§ **TASK GOAL**: Extend the "Under Foot" episode, beginning right after its final sentence and keeping its comic first-person voice.

(PROVIDED PASSAGE Opens)

Wednesday 21 September 2011

How I Learned to Stop Worrying and Love the Red Weed

EPISODE XVIIIa: UNDER FOOT


In the first half of the amazing and hilarious How I Learned to Stop Worrying and Love the Red Weed, I have wandered so much from my own adventures to regale you with The Saga of Mycroft that all through the last three months of your time, I and the curate have been lurking in the empty house at Halford where we fled to escape the Black Smoke. Shall we continue? Great.

We stopped there all Sunday night and all the next day — the day of the panic — in a little island of daylight, cut off by the Black Smoke from the rest of the world. We could do nothing but wait in an aching inactivity during those two weary days. We played one-hundred and thirty-eight games of Boggle.

I have to admit that I was worried about Enid. I paced the rooms and suplexed the priest whenever I thought of how I was cut off from her, and of all that might happen to her in my absence. I knew my cousin was brave enough for any emergency, but he was not the sort of man to realize danger quickly, dozy fucker that he was. My only consolation was to believe that the Marsians were moving Londonward and away from her. I grew very weary and irritable with the curate's perpetual moaning; I tired of the sight of him and his stupid face. After some ineffectual remonstrance I kept away from him, staying in a room that evidently a children's school-room. When, at last, he followed me thither, I went to a box-room at the top of the house, hoping desperately that he’d get the shitting hint.

(PROVIDED PASSAGE Closes)
(RECORD SET Opens)

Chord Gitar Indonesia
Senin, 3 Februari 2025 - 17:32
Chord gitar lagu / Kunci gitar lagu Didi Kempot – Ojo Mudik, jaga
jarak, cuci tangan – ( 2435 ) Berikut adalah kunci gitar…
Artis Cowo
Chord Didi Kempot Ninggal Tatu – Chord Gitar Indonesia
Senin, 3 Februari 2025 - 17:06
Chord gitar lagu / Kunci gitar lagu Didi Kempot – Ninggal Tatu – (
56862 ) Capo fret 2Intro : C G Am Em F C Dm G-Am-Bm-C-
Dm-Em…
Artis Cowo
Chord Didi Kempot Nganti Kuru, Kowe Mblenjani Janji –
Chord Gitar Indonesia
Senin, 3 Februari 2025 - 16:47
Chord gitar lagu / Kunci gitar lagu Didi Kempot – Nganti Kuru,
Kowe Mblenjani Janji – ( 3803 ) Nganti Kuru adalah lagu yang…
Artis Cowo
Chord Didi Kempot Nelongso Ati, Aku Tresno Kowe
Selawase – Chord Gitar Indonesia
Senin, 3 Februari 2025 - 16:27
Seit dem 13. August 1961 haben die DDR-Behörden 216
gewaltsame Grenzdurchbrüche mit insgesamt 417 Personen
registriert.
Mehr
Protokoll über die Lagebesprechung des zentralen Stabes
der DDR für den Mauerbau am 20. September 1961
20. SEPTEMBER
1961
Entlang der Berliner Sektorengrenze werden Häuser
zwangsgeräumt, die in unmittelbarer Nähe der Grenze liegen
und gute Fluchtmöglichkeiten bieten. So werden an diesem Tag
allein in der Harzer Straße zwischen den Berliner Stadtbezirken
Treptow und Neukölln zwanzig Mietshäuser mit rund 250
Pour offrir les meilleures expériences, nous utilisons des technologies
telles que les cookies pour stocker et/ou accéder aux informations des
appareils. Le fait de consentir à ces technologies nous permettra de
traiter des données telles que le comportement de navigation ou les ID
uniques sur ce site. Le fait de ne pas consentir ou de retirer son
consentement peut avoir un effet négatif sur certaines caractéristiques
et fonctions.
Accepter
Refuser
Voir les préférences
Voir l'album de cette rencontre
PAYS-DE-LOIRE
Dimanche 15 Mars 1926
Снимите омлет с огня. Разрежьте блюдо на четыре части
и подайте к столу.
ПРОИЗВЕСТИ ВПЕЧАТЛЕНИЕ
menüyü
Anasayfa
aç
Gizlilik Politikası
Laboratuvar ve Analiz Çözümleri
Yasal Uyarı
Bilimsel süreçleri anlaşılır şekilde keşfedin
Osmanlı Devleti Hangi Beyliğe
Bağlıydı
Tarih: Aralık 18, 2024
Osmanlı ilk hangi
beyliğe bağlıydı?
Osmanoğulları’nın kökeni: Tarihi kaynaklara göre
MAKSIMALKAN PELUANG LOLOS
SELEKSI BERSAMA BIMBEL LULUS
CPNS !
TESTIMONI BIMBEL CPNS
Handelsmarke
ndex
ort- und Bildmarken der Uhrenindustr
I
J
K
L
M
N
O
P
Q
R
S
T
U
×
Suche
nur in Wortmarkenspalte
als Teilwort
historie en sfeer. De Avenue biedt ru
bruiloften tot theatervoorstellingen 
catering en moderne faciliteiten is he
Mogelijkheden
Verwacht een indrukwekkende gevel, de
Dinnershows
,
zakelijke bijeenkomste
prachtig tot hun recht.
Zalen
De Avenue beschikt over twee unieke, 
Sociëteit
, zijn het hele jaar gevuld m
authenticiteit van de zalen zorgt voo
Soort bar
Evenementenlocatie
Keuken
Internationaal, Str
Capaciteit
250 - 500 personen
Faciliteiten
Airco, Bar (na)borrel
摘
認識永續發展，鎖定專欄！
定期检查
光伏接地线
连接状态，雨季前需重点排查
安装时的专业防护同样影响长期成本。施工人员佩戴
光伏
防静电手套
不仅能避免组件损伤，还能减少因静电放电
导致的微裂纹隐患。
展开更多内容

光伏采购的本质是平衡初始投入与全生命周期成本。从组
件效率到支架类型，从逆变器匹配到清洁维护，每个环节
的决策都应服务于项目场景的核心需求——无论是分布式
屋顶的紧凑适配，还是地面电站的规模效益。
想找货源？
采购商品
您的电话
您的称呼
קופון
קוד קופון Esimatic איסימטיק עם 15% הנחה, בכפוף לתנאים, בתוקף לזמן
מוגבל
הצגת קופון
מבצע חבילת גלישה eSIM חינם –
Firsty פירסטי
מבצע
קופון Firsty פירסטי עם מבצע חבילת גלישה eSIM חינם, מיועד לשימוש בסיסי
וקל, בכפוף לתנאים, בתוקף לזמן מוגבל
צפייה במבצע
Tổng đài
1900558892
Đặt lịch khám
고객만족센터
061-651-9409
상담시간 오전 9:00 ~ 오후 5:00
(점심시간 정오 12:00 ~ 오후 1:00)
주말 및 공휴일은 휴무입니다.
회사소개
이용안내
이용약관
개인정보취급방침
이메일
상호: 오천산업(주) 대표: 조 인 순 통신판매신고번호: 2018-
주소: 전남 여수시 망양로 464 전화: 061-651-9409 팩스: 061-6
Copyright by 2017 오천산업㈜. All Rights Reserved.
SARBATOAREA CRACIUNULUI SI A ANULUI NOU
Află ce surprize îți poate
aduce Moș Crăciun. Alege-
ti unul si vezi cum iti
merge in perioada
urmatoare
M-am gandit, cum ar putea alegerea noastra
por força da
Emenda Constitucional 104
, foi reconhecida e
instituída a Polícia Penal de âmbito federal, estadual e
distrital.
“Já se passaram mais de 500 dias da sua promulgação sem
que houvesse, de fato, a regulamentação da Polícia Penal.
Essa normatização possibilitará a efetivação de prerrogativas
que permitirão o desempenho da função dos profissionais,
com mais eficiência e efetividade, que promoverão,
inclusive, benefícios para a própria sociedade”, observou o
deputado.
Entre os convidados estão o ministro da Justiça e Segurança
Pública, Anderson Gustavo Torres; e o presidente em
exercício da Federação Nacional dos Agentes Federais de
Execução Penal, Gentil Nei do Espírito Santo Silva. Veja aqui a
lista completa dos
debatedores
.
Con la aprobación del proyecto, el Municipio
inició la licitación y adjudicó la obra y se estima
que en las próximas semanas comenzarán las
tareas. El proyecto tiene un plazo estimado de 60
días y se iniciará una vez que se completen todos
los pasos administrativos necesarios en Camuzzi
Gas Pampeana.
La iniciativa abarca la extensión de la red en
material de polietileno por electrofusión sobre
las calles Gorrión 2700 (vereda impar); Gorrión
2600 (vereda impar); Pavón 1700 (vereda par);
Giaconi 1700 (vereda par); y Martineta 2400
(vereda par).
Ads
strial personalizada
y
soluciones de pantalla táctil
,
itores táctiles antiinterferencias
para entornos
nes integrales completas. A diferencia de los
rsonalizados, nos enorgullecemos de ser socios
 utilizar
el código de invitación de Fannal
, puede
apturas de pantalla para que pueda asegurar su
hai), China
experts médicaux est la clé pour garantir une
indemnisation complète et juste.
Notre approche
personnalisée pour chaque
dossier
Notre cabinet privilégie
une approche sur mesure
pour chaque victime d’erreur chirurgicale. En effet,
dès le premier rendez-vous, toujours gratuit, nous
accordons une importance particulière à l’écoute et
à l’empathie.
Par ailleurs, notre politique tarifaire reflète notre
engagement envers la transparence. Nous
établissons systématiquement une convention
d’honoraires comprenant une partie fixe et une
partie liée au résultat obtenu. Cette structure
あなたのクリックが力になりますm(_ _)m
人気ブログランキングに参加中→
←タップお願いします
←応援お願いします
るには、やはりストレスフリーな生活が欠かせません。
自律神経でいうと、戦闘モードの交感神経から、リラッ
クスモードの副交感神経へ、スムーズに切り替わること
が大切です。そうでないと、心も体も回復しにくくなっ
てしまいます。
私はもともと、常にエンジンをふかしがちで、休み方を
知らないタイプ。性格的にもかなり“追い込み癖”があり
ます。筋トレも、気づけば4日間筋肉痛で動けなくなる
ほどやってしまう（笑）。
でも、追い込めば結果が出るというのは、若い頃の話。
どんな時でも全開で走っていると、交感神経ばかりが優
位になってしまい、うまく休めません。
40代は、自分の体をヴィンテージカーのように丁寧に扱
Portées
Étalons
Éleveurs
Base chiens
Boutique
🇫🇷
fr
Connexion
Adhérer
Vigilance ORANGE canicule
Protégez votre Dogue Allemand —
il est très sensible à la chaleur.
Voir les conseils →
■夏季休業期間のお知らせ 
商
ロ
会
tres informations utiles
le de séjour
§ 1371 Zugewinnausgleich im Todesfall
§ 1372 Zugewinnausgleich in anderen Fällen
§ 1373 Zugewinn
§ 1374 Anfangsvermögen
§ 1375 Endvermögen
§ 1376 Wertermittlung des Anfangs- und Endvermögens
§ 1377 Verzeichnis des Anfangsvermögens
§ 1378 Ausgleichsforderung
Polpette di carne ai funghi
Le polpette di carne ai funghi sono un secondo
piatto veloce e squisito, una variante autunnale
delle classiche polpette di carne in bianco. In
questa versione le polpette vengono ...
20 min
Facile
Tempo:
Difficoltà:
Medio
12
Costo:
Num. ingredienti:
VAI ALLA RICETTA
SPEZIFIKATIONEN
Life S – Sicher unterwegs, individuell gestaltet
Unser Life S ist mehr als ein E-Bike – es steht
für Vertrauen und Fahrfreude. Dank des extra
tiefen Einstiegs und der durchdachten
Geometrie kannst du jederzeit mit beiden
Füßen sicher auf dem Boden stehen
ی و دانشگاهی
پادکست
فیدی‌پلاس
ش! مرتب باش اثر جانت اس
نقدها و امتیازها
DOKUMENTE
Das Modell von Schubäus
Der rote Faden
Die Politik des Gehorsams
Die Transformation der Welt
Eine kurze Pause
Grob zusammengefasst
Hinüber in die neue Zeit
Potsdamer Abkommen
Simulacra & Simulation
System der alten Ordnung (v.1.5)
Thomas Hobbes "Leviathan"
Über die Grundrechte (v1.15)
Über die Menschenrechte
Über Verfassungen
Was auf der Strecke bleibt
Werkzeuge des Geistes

(RECORD SET Closes)

§ **WRITTEN ANSWER**:
We were hopelessly hemmed in by the Black Smoke all that day and the morning of the next. There were signs of people in the next house on Sunday evening — a face at a window, and moving lights, and later the slamming of a door. But, to be fair, that could have been a poltergeist.

A Marsian came across the fields about mid-day, laying the stuff with a jet of superheated steam that hissed against the walls, smashed all the windows it touched, and scalded the curate's hand as he fled out of the front-room. Which was nice. When, at last, we crept across the sodden rooms and looked out again, the country northward was as though a black snowstorm had passed over it. Looking towards the river, we were astonished to see an unaccountable redness mingling with the black of the scorched meadows.

For a time we did not see how this change affected our position, save that we were relieved of our fear of the Black Smoke. But later I perceived that we were no longer hemmed in, that now we might get away. So soon as I realized that the way of escape was open, my dream of getting away from Father Irritating returned. But the curate was lethargic and unreasonable.

"We are safe here." he repeated; "Safe here."

I should have left him then and there. Wiser now for the artilleryman's teaching, I sought out food, drink, firearms and emergency pornography. When it was clear to him that I meant to go alone—had reconciled myself to going alone—he suddenly roused himself to come. And, all being quiet throughout the afternoon, we started about five o'clock, as I should judge, along the blackened road to Sunbury.


In Sunbury, and at intervals along the road, were dead bodies lying in contorted attitudes—horses as well as men—overturned carts and luggage, all covered thickly with black dust. We got to Hampton Court without misadventure, our minds full of strange and unfamiliar appearances, and at Hampton Court our eyes were relieved to find a patch of green that had escaped the suffocating drift. We went through Bushey Park, with its deer going to and fro under the chestnuts, and some men and women hurrying in the distance towards Hampton, and so we came to Twickenham. These were the first people we saw.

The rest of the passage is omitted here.